One other scenario happened, again in a social media fly fishing group, which raised the hackles on the back of my neck and ultimately made me take a break from social media as fun.

This scenario involved a young man holding his first trout caught on a fly rod, the fish held chest high above the water in the classic "grip-and-grin" position with arms extended out to the camera. The image was posted by the young man's guide, who gave the client's name as well as the dimensions of a truly magnificent fish. The guide congratulated his client on a job well done as well as a number of anglers who saw the post.

The fish, like I said was magnificent, virtually dwarfing the young man. Because of the size of the fish the young man had a recognizable death grip on his catch, one hand trying to wrap around the tail and one hand squeezing just below the gill plate. Unfortunately, from the looks of the picture, it did not appear that the fish was going to have an extended life back in the water even if it was a catch-and-release situation.

It did not take long for the young man to be attacked by a number of individuals about his handling of the fish. Luckily, there were those who defended the young man, including the guide who posted the image. The guide made a statement that he should have shown his client the proper way to hold a fish of this magnitude. Unfortunately, in the heat of the moment this quality lesson was pushed to the sidelines.

Even with the statement from the guide, the negative comments continued pouring in until the guide made the decision to pull the post. I spoke with the guide a few weeks later and asked him what prompted him to pull the post. He told me, with a quiver in his voice, that the longer the post remained up the more derogatory the names for his client got.

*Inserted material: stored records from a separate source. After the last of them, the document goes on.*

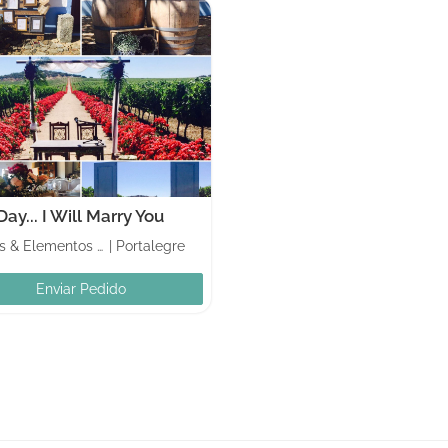
ay... I Will Marry You
Tendas & Elementos de decoração
|
Portalegre
Enviar Pedido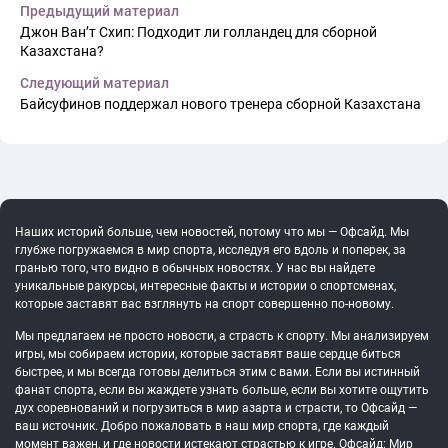
Предыдущий материал
Джон Ван’т Схип: Подходит ли голландец для сборной
Казахстана?
Следующий материал
Байсуфинов поддержал нового тренера сборной Казахстана
Наших историй больше, чем новостей, потому что мы — Офсайд. Мы
глубже погружаемся в мир спорта, исследуя его вдоль и поперек, за
гранью того, что видно в обычных новостях. У нас вы найдете
уникальные ракурсы, интересные факты и истории о спортсменах,
которые заставят вас взглянуть на спорт совершенно по-новому.
Мы предлагаем не просто новости, а страсть к спорту. Мы анализируем
игры, мы собираем истории, которые заставят ваше сердце биться
быстрее, и мы всегда готовы делиться этим с вами. Если вы истинный
фанат спорта, если вы жаждете узнать больше, если вы хотите ощутить
дух соревнований и погрузиться в мир азарта и страсти, то Офсайд —
ваш источник. Добро пожаловать в наш мир спорта, где каждый
момент важен, и где новости истекают страстью к игре. Офсайд: Мир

He commented on how horrible he felt for exposing his client to this kind of disrespect online and was told that the young man no longer wished to fish by the young man's father. The guide was told it was not his fault but the fault of the disrespectful comments made towards the young man who simply had not learned the correct way to hold a fish.

In conclusion, respect others and if you find something wrong or disagreeable with either a statement or an image, do some research about the situation before making a comment. If there is a correction to be made, find a way to suggest a change without being derogatory towards someone.

Remember, to be respected one must show respect for others!!!